- Teks Sumber:
-=-=-
Monday, June 30, 2014

Pisang Ijo Kuliner Ramadhan, Mau?

Hari ini adalah hari ketiga puasa Ramadhan versi pemerintah. Muhammadiyah hari keempat, jamaah An-Nadzir Gowa hari kelima. Tak masalah puasa hari keberapa, bukankah perbedaan adalah rahmat? Kami sekeluarga ikut pemerintah. Tak perlu repot dan ragu, semua punya dalil kuat yang menjadi pegangan masing-masing. Yang pastinya, puasa Ramadhan adalah wajib bagi muslim yang beriman dan mencukupi syarat sahnya puasa. Tidak makan dan tidak minum adalah manifestasi dari ketaatan berpuasa yang menjadi standar wajib melaksanakan puasa ataukah tidak. Karena makan-minum bisa diukur oleh pribadi masing-masing. Soal nafsu yang lain termasuk syahwat dan amarah, hanya Tuhan yang tahu. Jadi, sudah pasti tidak berpuasa atau batal puasa bagi yang makan minum di siang hari.

Karena tidak boleh makan dan minum, maka segala sesuatu yang menyangkut kuliner sebisa mungkin untuk dihindari. Mendekatinya tidak jadi soal, halal asal tidak dicicipi. Walaupun terlalu dekat dengannya dapat dianggap memakruhkan puasa. Tapi bagaimana dengan hukum memamerkan makanan kepada orang yang berpuasa? Sebagaimana kita ketahui bersama, teknologi informasi dalam hal ini media sosial memudahkan penggunanya menyebarkan informasi apapun ke jagad maya, termasuk foto pribadi makanan-minuman. Apakah berdosa bagi mereka yang mengapdet foto kuliner di media sosial saat orang lain atau malah dia sendiri sedang melaksanakan puasa? Entahlah dengan hubungannya dengan Tuhan, yang jelas mungkin dianggap tidak manusiawi. Coba bayangkan saja jika ada tetangga yang kelaparan belum makan tapi kita sendiri berkecukupan bahkan sangat kenyang memamerkan makanan dan perut kita yang buncit tepat dihadapan wajah tetangga tersebut? Bisa-bisa kita dianggap melanggar HAM. Mungkin demikian hukumnya memamerkan foto makanan di siang hari saat bulan puasa.
-=-=-
- Tujuan A:
Tuliskan kembali bagian tulisan tentang puasa Ramadhan yang dimulai dengan "Monday, June 30, 2014" dan berlanjut hingga "di siang hari.".
- Tujuan B:
Tentukan apakah setiap pernyataan berikut sesuai dengan tulisan tentang puasa Ramadhan. Jawab ya atau tidak, lalu kutip kata-kata tulisan yang menjadi penentunya. (i) Keluarga penulis mengikuti pemerintah dalam berpuasa. (ii) Menurut tulisan itu, orang yang makan dan minum di siang hari tetap dianggap berpuasa. (iii) Muhammadiyah sedang menjalani hari kelima puasa.
Daftar berikut merupakan bahan tersendiri yang terpisah dari tulisan tentang puasa Ramadhan.

- Informasi yang Diberikan:
-=-=-
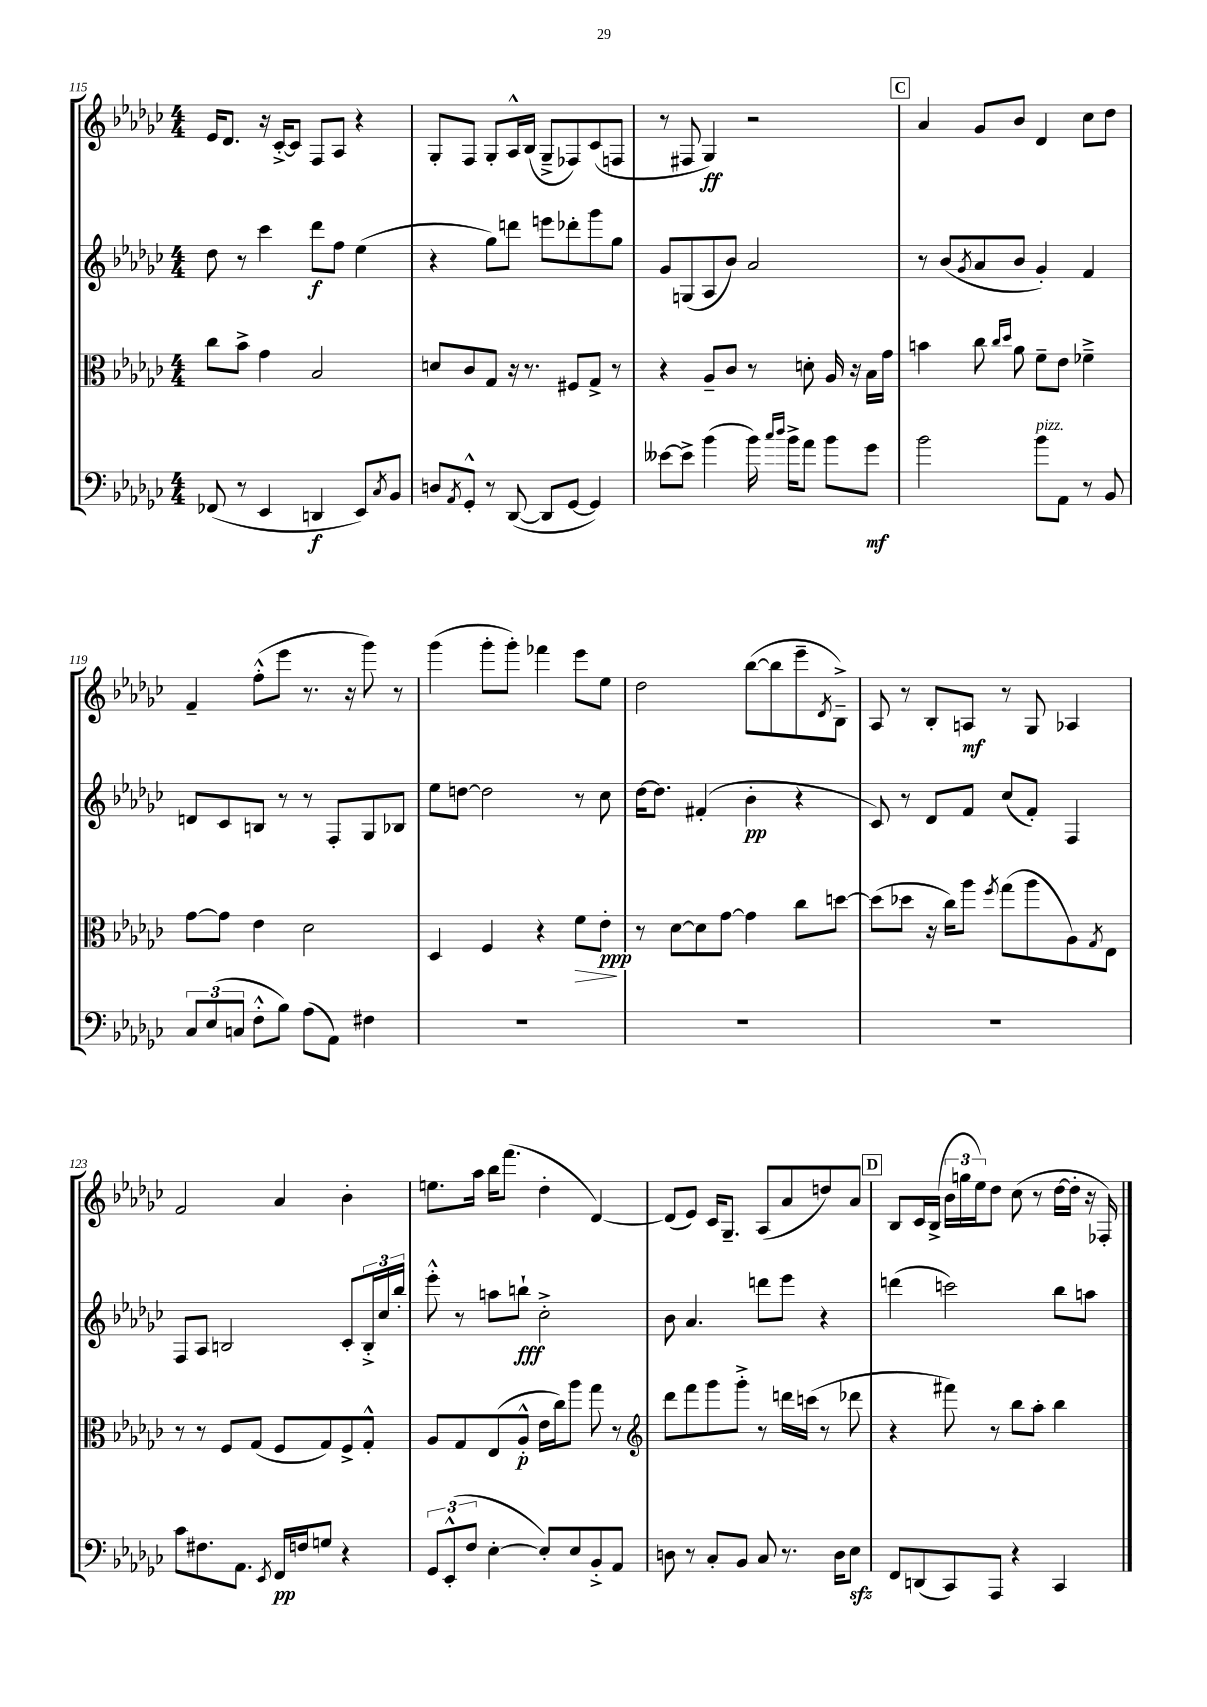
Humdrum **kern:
-=-=-
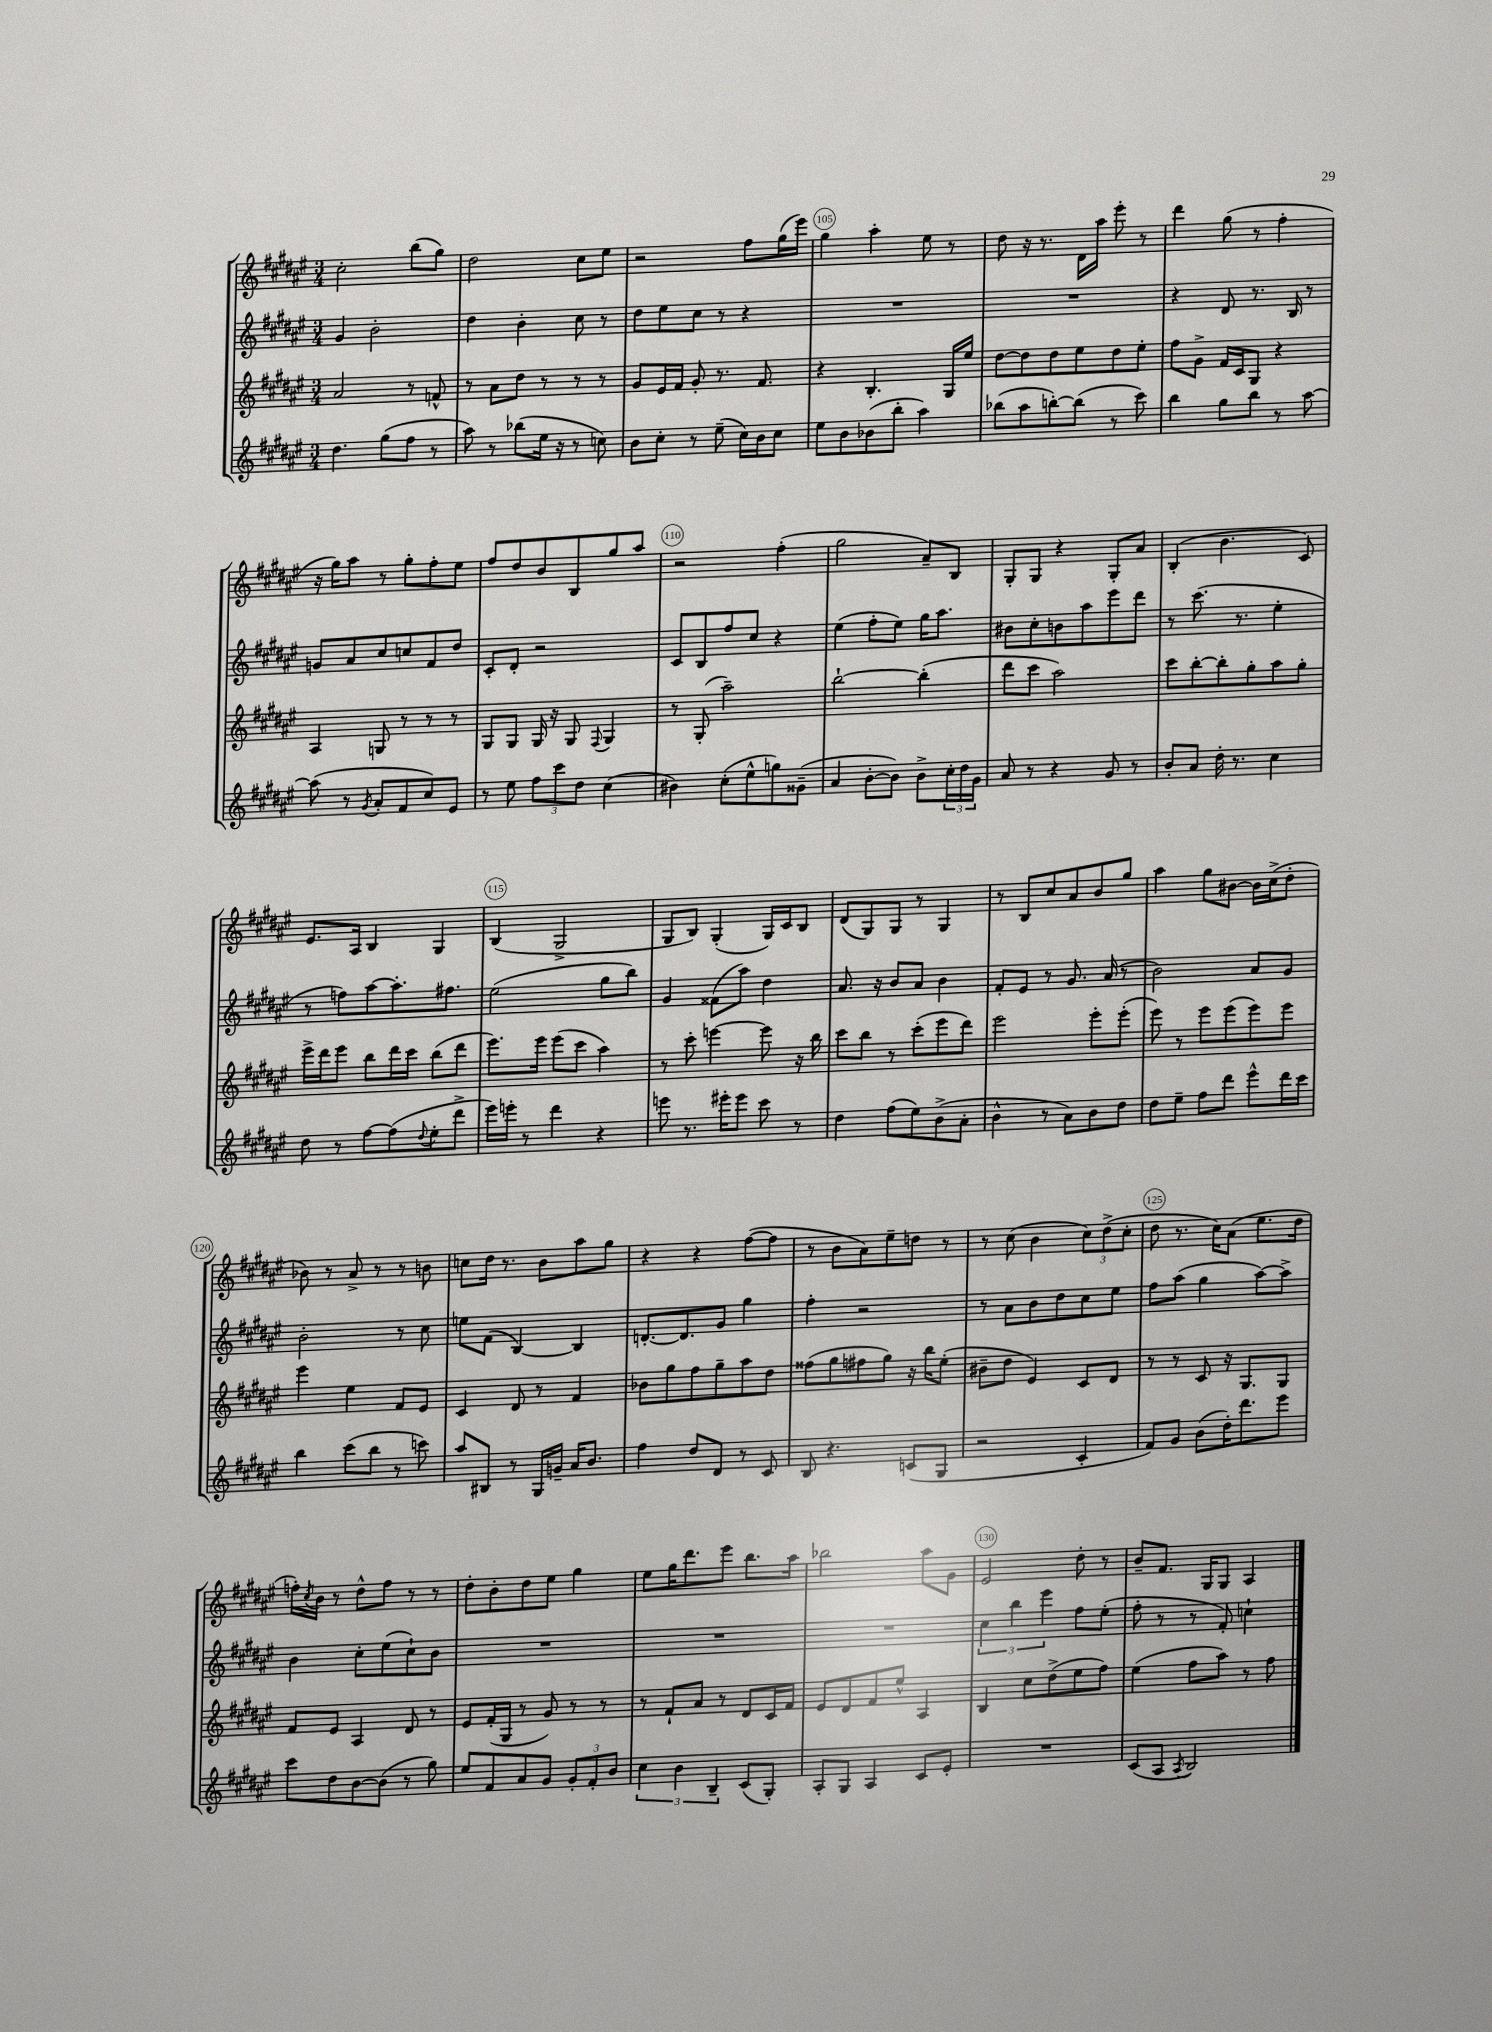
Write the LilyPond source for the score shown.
-=-=-
- Penyelesaian A:
Monday, June 30, 2014

Pisang Ijo Kuliner Ramadhan, Mau?

Hari ini adalah hari ketiga puasa Ramadhan versi pemerintah. Muhammadiyah hari keempat, jamaah An-Nadzir Gowa hari kelima. Tak masalah puasa hari keberapa, bukankah perbedaan adalah rahmat? Kami sekeluarga ikut pemerintah. Tak perlu repot dan ragu, semua punya dalil kuat yang menjadi pegangan masing-masing. Yang pastinya, puasa Ramadhan adalah wajib bagi muslim yang beriman dan mencukupi syarat sahnya puasa. Tidak makan dan tidak minum adalah manifestasi dari ketaatan berpuasa yang menjadi standar wajib melaksanakan puasa ataukah tidak. Karena makan-minum bisa diukur oleh pribadi masing-masing. Soal nafsu yang lain termasuk syahwat dan amarah, hanya Tuhan yang tahu. Jadi, sudah pasti tidak berpuasa atau batal puasa bagi yang makan minum di siang hari.

- Penyelesaian B:
(i) Ya: "Kami sekeluarga ikut pemerintah."
(ii) Tidak: "Jadi, sudah pasti tidak berpuasa atau batal puasa bagi yang makan minum di siang hari."
(iii) Tidak: "Muhammadiyah hari keempat"